• _Input for this task_
※ ※ ※

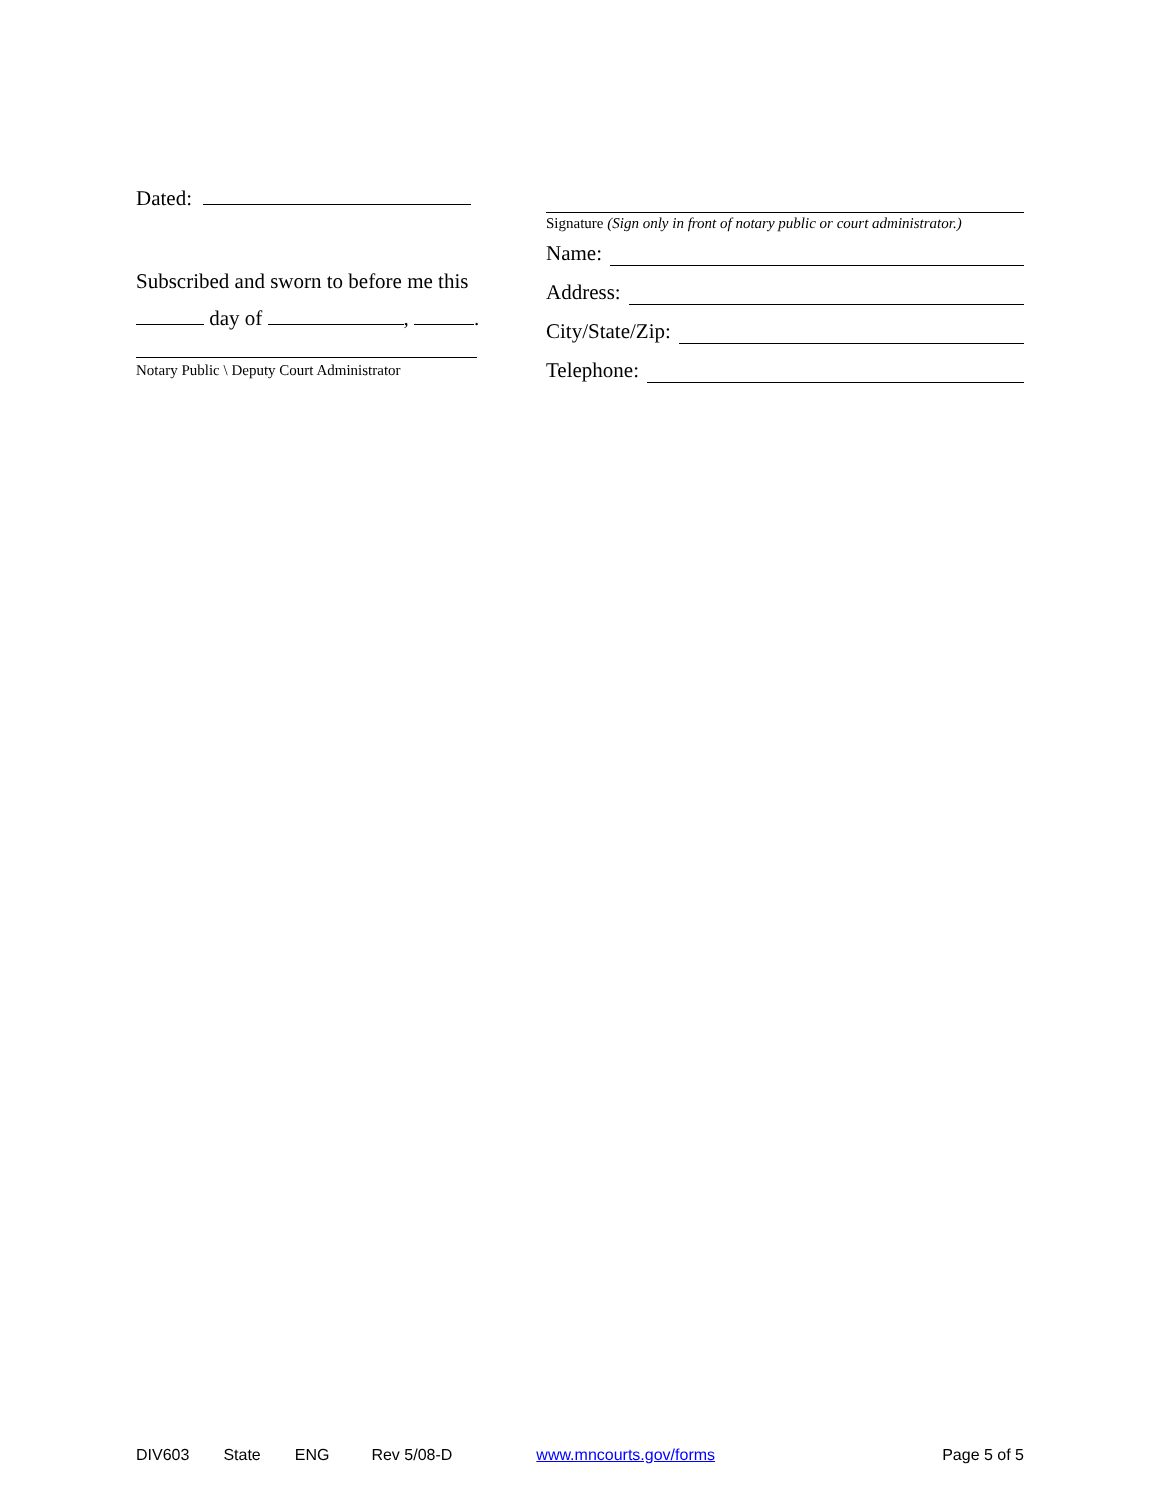Dated:
Subscribed and sworn to before me this
day of , .
Notary Public \ Deputy Court Administrator
Signature (Sign only in front of notary public or court administrator.)
Name:
Address:
City/State/Zip:
Telephone:
DIV603 State ENG Rev 5/08-D www.mncourts.gov/forms Page 5 of 5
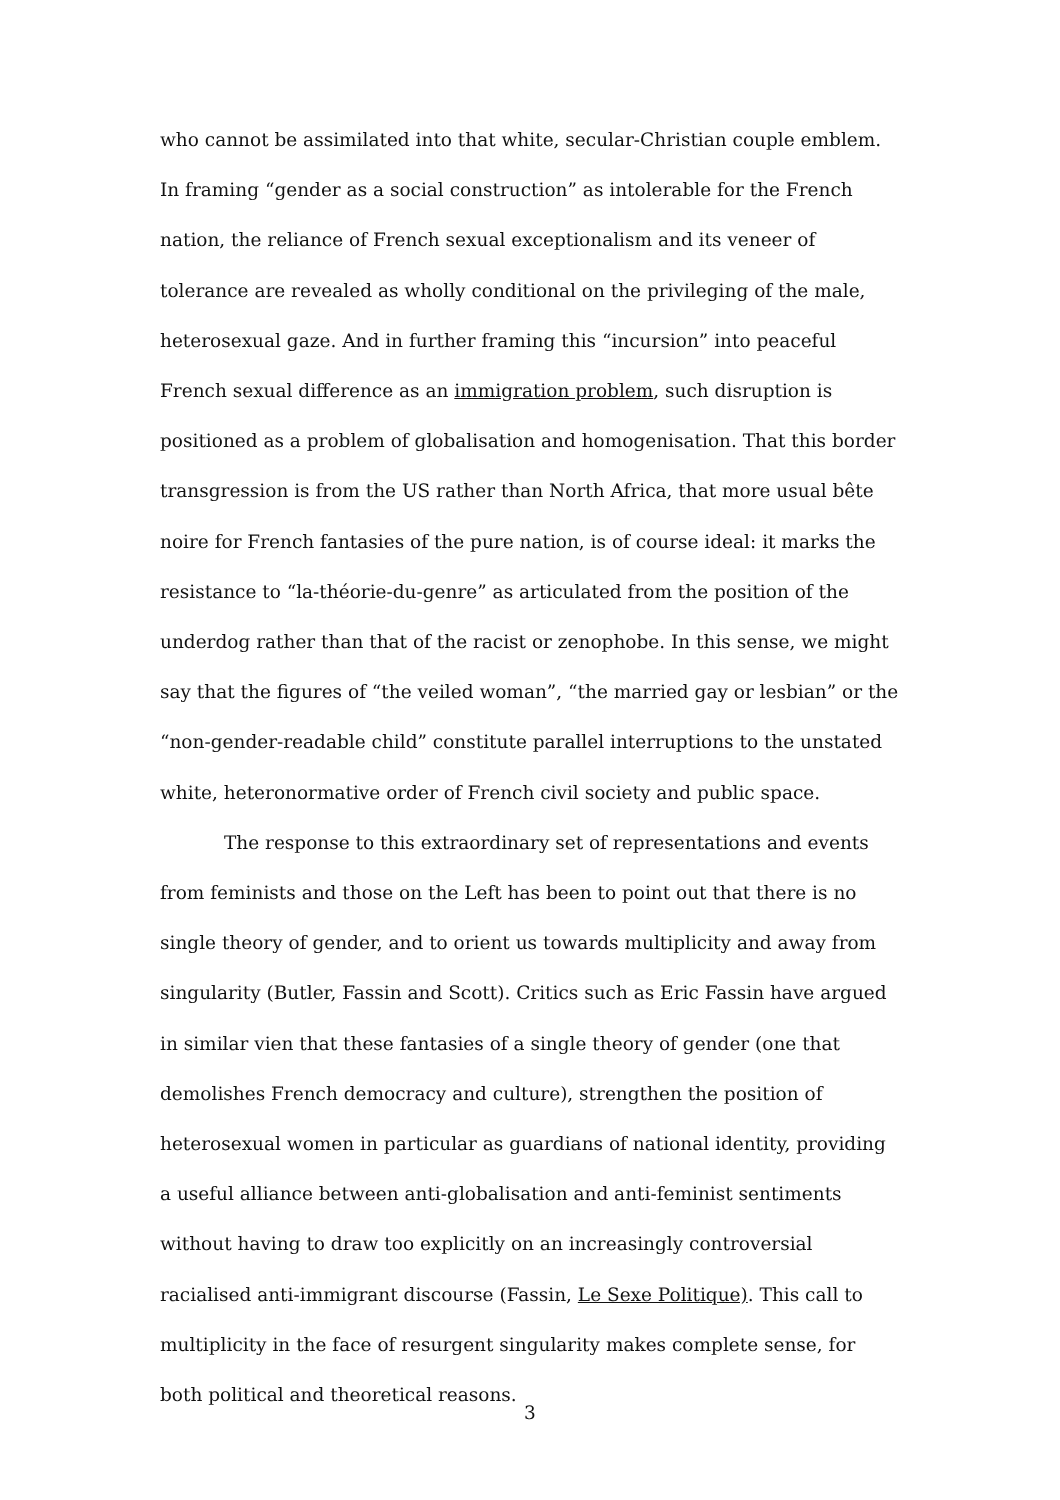who cannot be assimilated into that white, secular-Christian couple emblem. In framing “gender as a social construction” as intolerable for the French nation, the reliance of French sexual exceptionalism and its veneer of tolerance are revealed as wholly conditional on the privileging of the male, heterosexual gaze. And in further framing this “incursion” into peaceful French sexual difference as an immigration problem, such disruption is positioned as a problem of globalisation and homogenisation. That this border transgression is from the US rather than North Africa, that more usual bête noire for French fantasies of the pure nation, is of course ideal: it marks the resistance to “la-théorie-du-genre” as articulated from the position of the underdog rather than that of the racist or zenophobe. In this sense, we might say that the figures of “the veiled woman”, “the married gay or lesbian” or the “non-gender-readable child” constitute parallel interruptions to the unstated white, heteronormative order of French civil society and public space.
The response to this extraordinary set of representations and events from feminists and those on the Left has been to point out that there is no single theory of gender, and to orient us towards multiplicity and away from singularity (Butler, Fassin and Scott). Critics such as Eric Fassin have argued in similar vien that these fantasies of a single theory of gender (one that demolishes French democracy and culture), strengthen the position of heterosexual women in particular as guardians of national identity, providing a useful alliance between anti-globalisation and anti-feminist sentiments without having to draw too explicitly on an increasingly controversial racialised anti-immigrant discourse (Fassin, Le Sexe Politique). This call to multiplicity in the face of resurgent singularity makes complete sense, for both political and theoretical reasons.
3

※ ※ ※

• _Prompt_
Without carrying over any picture, write out the entries above once more, exactly.

• _Solved exercise_
Dated:
Subscribed and sworn to before me this
day of , .
Notary Public \ Deputy Court Administrator
Signature (Sign only in front of notary public or court administrator.)
Name:
Address:
City/State/Zip:
Telephone:
DIV603 State ENG Rev 5/08-D www.mncourts.gov/forms Page 5 of 5
who cannot be assimilated into that white, secular-Christian couple emblem. In framing “gender as a social construction” as intolerable for the French nation, the reliance of French sexual exceptionalism and its veneer of tolerance are revealed as wholly conditional on the privileging of the male, heterosexual gaze. And in further framing this “incursion” into peaceful French sexual difference as an immigration problem, such disruption is positioned as a problem of globalisation and homogenisation. That this border transgression is from the US rather than North Africa, that more usual bête noire for French fantasies of the pure nation, is of course ideal: it marks the resistance to “la-théorie-du-genre” as articulated from the position of the underdog rather than that of the racist or zenophobe. In this sense, we might say that the figures of “the veiled woman”, “the married gay or lesbian” or the “non-gender-readable child” constitute parallel interruptions to the unstated white, heteronormative order of French civil society and public space.
The response to this extraordinary set of representations and events from feminists and those on the Left has been to point out that there is no single theory of gender, and to orient us towards multiplicity and away from singularity (Butler, Fassin and Scott). Critics such as Eric Fassin have argued in similar vien that these fantasies of a single theory of gender (one that demolishes French democracy and culture), strengthen the position of heterosexual women in particular as guardians of national identity, providing a useful alliance between anti-globalisation and anti-feminist sentiments without having to draw too explicitly on an increasingly controversial racialised anti-immigrant discourse (Fassin, Le Sexe Politique). This call to multiplicity in the face of resurgent singularity makes complete sense, for both political and theoretical reasons.
3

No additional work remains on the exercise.